Efficiency Considerations:
When the searched string appears relatively infrequently in the entire table, using FTS can achieve significant acceleration. However, if the searched string appears very frequently in the table, such as common words like What
, his
, etc., using FTS indexes in this scenario can actually slow down the query speed of regular functions because most of the granules will be read.
Search Result Accuracy:
FTS indexes tokenize the text in the table, and the behavior of tokenization varies depending on the type of tokenizer. For example, the raw
tokenizer treats the original text as a single token, while the whitespace
tokenizer splits the original text into multiple tokens based on spaces. Below are the tokenization results of these two tokenizers for "WhiteHouse is very beautiful."
:
tokenizer(raw)
:token<"WhiteHouse is very beautiful.">
tokenizer(whitespace)
:token<"WhiteHouse">
,token<"is">
,token<"very">
,token<"beautiful">
The behavior of the tokenizer can affect the accuracy of the string matching functions. When using the raw
tokenizer, executing a like query %WhiteHouse%beautiful%
, FTS converts the like query into a RegexQuery
in Tantivy and searches all tokens, and it is clear that we can correctly match token<"WhiteHouse is very beautiful.">
.
However, when using the whitespace
tokenizer, FTS converts the like query %WhiteHouse%beautiful%
into a regex match, and finds that it cannot match any of the existing tokens, then the text segment cannot be marked as a hit, resulting in inaccurate search results.
Thus, for string functions that are converted to RegexQuery
including like
, notLike
, startsWith
, and endsWith
, when enable_fts_index_for_string_functions
is set to 1, only the raw
tokenizer can provide correct results.
# Example Usage
Example 1: Perform a Simple Keyword Search
Search for the single word 'Tsinghua'.
SELECT count(*)
FROM default.en_wiki_abstract
WHERE hasToken(body, 'Tsinghua')
SETTINGS enable_fts_index_for_string_functions=1;
Output:
count() |
---|
81 |
Example 2: Perform a Multi-Keyword Search
Find articles that contain "Eiffel Tower" but not "Paris".
SELECT count(*)
FROM default.en_wiki_abstract
WHERE (NOT hasToken(body, 'Paris')) AND multiSearchAny(body, ['Eiffel', 'Tower'])

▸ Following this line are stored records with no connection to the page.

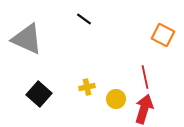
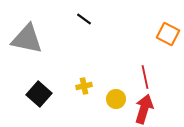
orange square: moved 5 px right, 1 px up
gray triangle: rotated 12 degrees counterclockwise
yellow cross: moved 3 px left, 1 px up
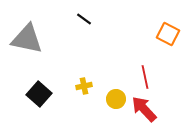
red arrow: rotated 60 degrees counterclockwise
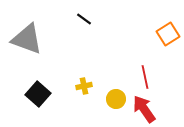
orange square: rotated 30 degrees clockwise
gray triangle: rotated 8 degrees clockwise
black square: moved 1 px left
red arrow: rotated 8 degrees clockwise
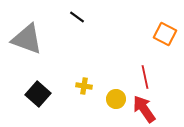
black line: moved 7 px left, 2 px up
orange square: moved 3 px left; rotated 30 degrees counterclockwise
yellow cross: rotated 21 degrees clockwise
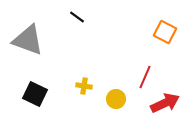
orange square: moved 2 px up
gray triangle: moved 1 px right, 1 px down
red line: rotated 35 degrees clockwise
black square: moved 3 px left; rotated 15 degrees counterclockwise
red arrow: moved 21 px right, 6 px up; rotated 100 degrees clockwise
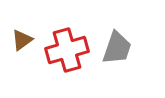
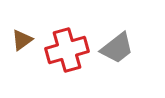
gray trapezoid: rotated 33 degrees clockwise
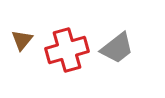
brown triangle: rotated 15 degrees counterclockwise
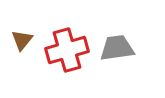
gray trapezoid: rotated 150 degrees counterclockwise
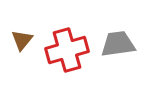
gray trapezoid: moved 1 px right, 4 px up
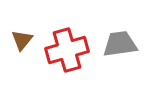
gray trapezoid: moved 2 px right
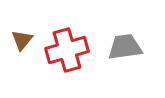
gray trapezoid: moved 5 px right, 3 px down
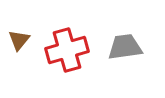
brown triangle: moved 3 px left
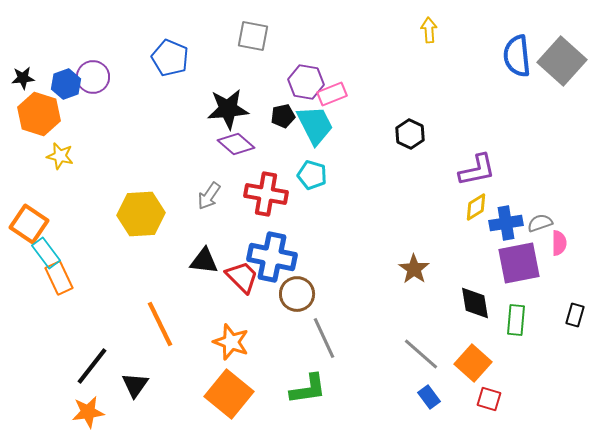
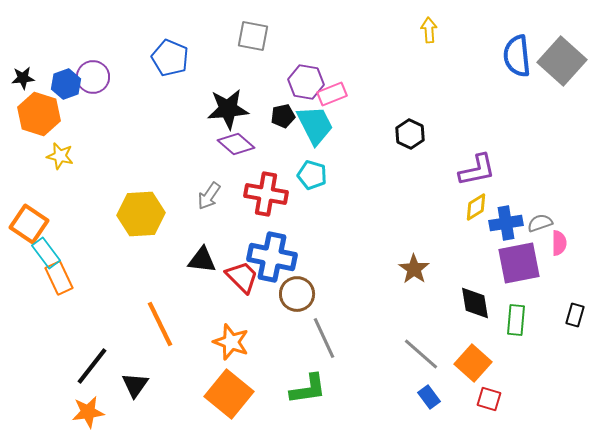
black triangle at (204, 261): moved 2 px left, 1 px up
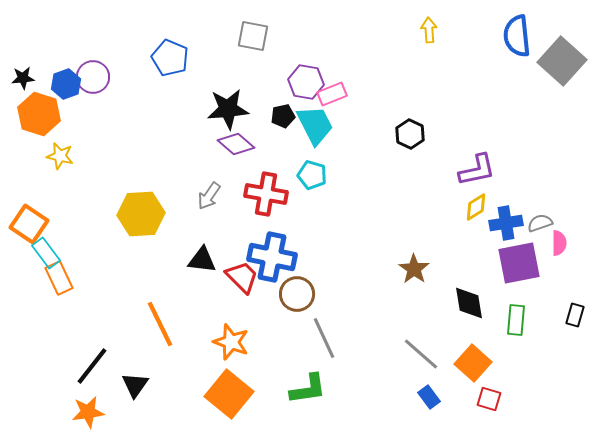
blue semicircle at (517, 56): moved 20 px up
black diamond at (475, 303): moved 6 px left
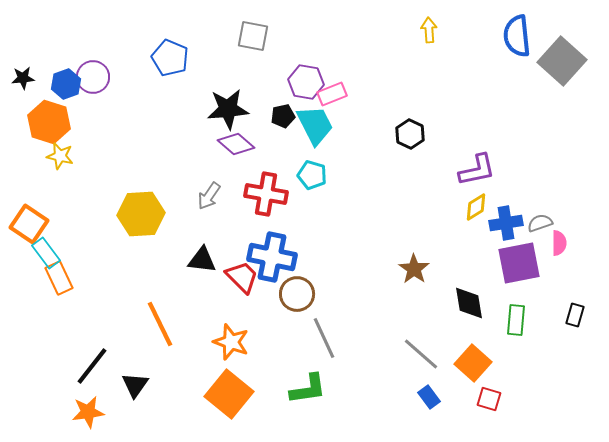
orange hexagon at (39, 114): moved 10 px right, 8 px down
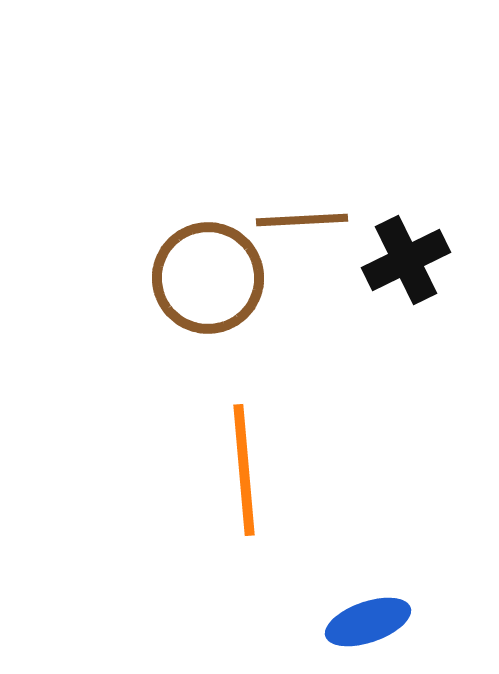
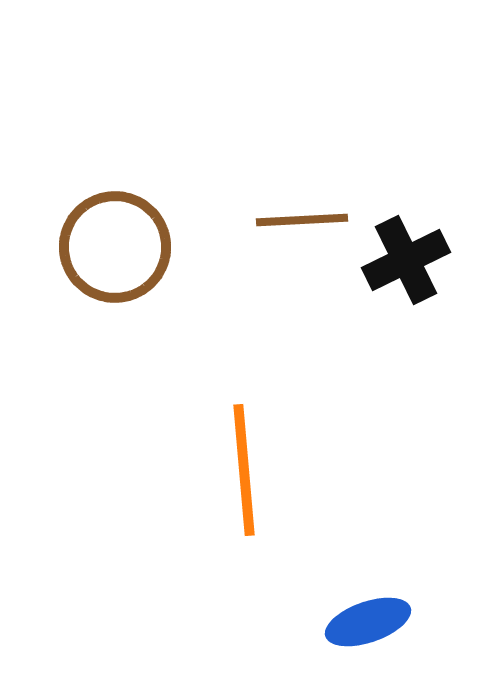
brown circle: moved 93 px left, 31 px up
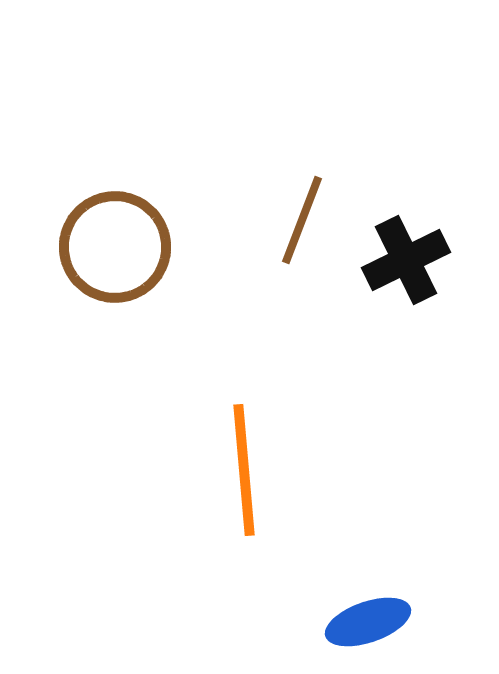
brown line: rotated 66 degrees counterclockwise
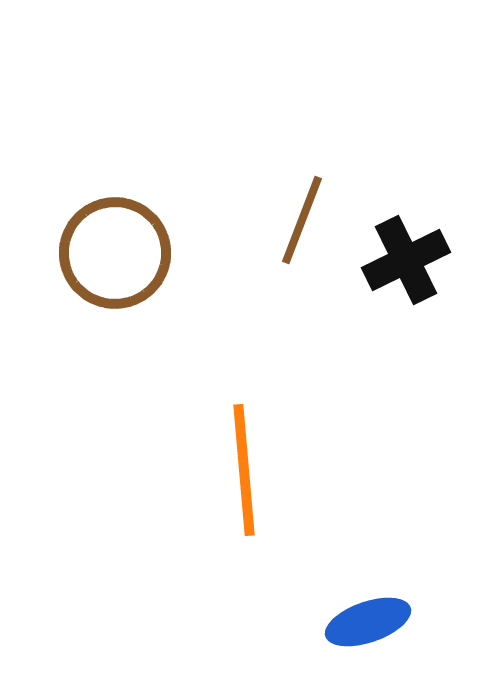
brown circle: moved 6 px down
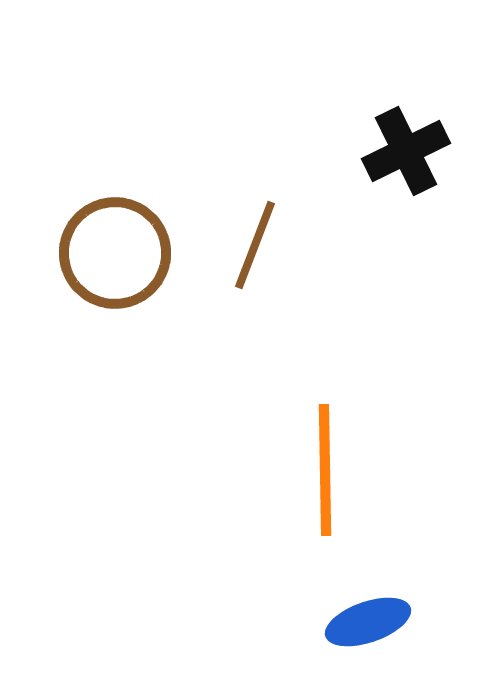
brown line: moved 47 px left, 25 px down
black cross: moved 109 px up
orange line: moved 81 px right; rotated 4 degrees clockwise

SETTINGS enable_fts_index_for_string_functions=1;
Output:
count() |
---|
2828 |
Example 3: Perform a Complex Conditional Combination Query
Combine different names, places, disciplines, and other terms.
SELECT count(*)
FROM default.en_wiki_abstract
WHERE (NOT multiSearchAny(body, ['Montessori', 'postulated', 'Rooney'])) AND (hasToken(body, 'Patsy') OR hasToken(body, 'Anthropological'))
SETTINGS enable_fts_index_for_string_functions=1;
Output:
count() |
---|
204 |
# Conclusion
This guide has walked you through leveraging MyScale for advanced text search capabilities, from setting up FTS indexes to executing natural language queries. By applying these techniques, you can efficiently manage and search through unstructured text data, showcasing MyScale's robust text processing capabilities.